On the surface, New Jersey straight edge combo Turning Point seem like a prime example of the profound influence that both Youth of Today and the New York hardcore scene had on many groups during hardcore punk in the ‘80s. But as the band progressed to include elements of the heavy metal that guitarist Jay Laughlin grew up on, as well as the innovative, riff-dominated style of Rhode Island band Verbal Assault, Turning Point landed on a sound that separated them from other groups who began with a similar template.
With their early band Pointless, Laughlin and vocalist Frank “Skip” Candelori played garages and basements with the other teenage groups that had formed in the suburbs of southern New Jersey in the latter half of the ‘80s. One of those bands was Fail-Safe. “We played with Fail-Safe and hit it off,” says Laughlin. “Their drummer Ken Flavell was amazing, and he asked me to play second guitar for their band—which was great, because I was playing drums in Pointless, and I really wanted to play guitar in a band. After a while, Ken and I got to talking about doing our own thing. Skip was into it, and Ken knew a young kid named Nick who played bass. That’s how Turning Point started.”
Laughlin and Candelori were looking to start the new group with a clean slate. “New York hardcore was a huge inspiration, and we definitely modeled ourselves after it,” says Laughlin. “Pointless played these super short and fast songs about how homework sucks. We wanted to get out of writing about goofy stuff and do something with a message.” The band recorded their first batch of songs in 1988, dubbed copies on their dual cassette decks, and sold the tapes via mail order. “I ended up mailing out way more than I ever thought I would,” Laughlin says. “One of our first shows was in this little arcade in Kennett Square, and all these people started going crazy, knowing all the words from the songs on the demo. I remember walking back to the van with Skip and the rest of the guys saying, ‘Wow, I think we’re onto something here!’ It felt like the reaction was immediate.”
A 7-inch released in 1989 on Hi-Impact—the short-lived label run by future Jade Tree Records co-founder Darren Walters—gained the band nationwide recognition. The ‘90s saw them swiftly shedding their initial influences to find a sound that would suit the introspective lyrics that Candelori was writing, which would eventually become the songs that appeared on the band’s sole LP, 1990’s It’s Always Darkest…Before The Dawn. “Skip’s lyrical content started getting into some deep stuff, and I wanted to challenge myself as a guitarist,” says Laughlin. “I was into Metallica before I got into hardcore, so I already liked that style of playing. I got super into Verbal Assault and Dark Angel’s Act III.”
But the group may have been progressing too quickly for some of their fans. “At shows, we’d start playing songs [like ‘Broken’ and ‘Behind This Wall’] with these clean guitar intros, and people would be looking at us like, ‘What the fuck is this shit? Let’s mosh!’” Laughlin recalls. The lukewarm reception to their new direction was one of the reasons the group called it quits in the summer of 1991.

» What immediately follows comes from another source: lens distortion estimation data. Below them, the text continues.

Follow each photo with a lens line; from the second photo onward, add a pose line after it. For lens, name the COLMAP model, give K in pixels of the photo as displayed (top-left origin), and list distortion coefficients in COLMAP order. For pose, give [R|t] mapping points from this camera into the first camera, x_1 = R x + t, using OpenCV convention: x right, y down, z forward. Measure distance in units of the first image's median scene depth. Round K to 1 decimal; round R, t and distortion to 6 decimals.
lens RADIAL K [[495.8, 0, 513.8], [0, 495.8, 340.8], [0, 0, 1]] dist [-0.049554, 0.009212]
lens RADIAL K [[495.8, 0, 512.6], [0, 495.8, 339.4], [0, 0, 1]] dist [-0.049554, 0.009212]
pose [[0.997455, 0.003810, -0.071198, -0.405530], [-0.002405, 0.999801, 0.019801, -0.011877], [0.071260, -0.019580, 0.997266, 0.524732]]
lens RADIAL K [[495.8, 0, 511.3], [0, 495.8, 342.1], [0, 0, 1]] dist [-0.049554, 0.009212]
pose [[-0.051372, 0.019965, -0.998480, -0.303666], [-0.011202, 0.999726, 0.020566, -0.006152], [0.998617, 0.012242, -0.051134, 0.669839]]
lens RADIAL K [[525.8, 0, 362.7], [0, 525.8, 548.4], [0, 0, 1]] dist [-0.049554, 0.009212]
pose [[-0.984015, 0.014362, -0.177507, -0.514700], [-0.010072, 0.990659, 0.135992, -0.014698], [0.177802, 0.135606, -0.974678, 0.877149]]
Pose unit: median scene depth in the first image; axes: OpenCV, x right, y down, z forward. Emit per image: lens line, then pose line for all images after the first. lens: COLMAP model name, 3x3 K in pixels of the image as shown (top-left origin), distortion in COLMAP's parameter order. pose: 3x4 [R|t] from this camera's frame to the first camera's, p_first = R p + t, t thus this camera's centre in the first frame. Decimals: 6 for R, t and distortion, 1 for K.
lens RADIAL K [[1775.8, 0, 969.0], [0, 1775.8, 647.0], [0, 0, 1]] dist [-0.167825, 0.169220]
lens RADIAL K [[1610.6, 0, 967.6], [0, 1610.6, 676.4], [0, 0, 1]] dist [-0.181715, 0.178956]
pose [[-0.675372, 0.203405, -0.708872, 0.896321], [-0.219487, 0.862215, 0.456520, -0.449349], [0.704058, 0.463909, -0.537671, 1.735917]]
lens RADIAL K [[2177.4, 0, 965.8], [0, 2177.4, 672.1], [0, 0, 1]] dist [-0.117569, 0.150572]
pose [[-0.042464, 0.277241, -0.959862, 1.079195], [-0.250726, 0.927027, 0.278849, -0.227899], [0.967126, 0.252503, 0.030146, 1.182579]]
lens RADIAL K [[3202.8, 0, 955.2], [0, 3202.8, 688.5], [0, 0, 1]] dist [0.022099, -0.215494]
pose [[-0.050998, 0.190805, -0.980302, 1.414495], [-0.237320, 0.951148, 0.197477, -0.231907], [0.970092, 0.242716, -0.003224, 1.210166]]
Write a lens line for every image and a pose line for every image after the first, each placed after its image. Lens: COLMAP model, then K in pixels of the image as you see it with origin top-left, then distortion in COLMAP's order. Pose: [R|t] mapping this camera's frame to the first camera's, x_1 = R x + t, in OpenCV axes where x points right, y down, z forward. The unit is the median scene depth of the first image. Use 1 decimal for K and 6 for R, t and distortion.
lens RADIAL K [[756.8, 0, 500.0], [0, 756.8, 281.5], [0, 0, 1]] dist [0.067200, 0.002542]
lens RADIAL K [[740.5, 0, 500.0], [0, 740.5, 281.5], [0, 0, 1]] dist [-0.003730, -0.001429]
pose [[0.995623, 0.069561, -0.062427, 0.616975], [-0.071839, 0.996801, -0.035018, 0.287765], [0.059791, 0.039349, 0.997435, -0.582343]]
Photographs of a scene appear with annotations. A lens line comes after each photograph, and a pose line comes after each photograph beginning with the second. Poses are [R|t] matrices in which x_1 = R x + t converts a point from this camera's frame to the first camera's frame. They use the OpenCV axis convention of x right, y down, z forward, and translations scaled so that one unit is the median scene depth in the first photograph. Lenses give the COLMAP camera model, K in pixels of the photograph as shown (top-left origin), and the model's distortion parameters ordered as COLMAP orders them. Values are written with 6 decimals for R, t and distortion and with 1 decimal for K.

Candelori passed away in 2003, and the group’s surviving members reunited in 2016 for a set at the This Is Hardcore festival, enlisting guest vocalists from the New Jersey hardcore scene like Tim McMahon from Mouthpiece, 108’s Rob Fish, and Geoff Rickly from Thursday. The show was a fitting tribute to Candelori, and showed how intensely the group’s music is still appreciated. Soon after, Revelation Records reached out with the proposition of uploading the band’s material on Bandcamp, followed by vinyl reissues this year. “The dream back then was to have Revelation put out our stuff,” says Laughlin. “I’ve been speaking to [Revelation Records owner] Jordan Cooper recently, and he doesn’t know why he never signed us back then. It’s cool they’re reissuing it now.”
A musical lifer whose current focus is on his thrash-metal band Honey, Laughlin feels the interest in Turning Point derives these days largely from the lyrics of their later material—music that was misunderstood at the time. Far from simple calls-to-arms and pleas for crew unity, Candelori was exploring grief, insecurity, and anxiety with a directness that was rare in a subgenre that can be prone to macho posturing. “Skip’s words mean a lot to a lot of people,” says Laughlin. “He wrote about some heavy shit they could relate to. That’s one of the main reasons the music has staying power.”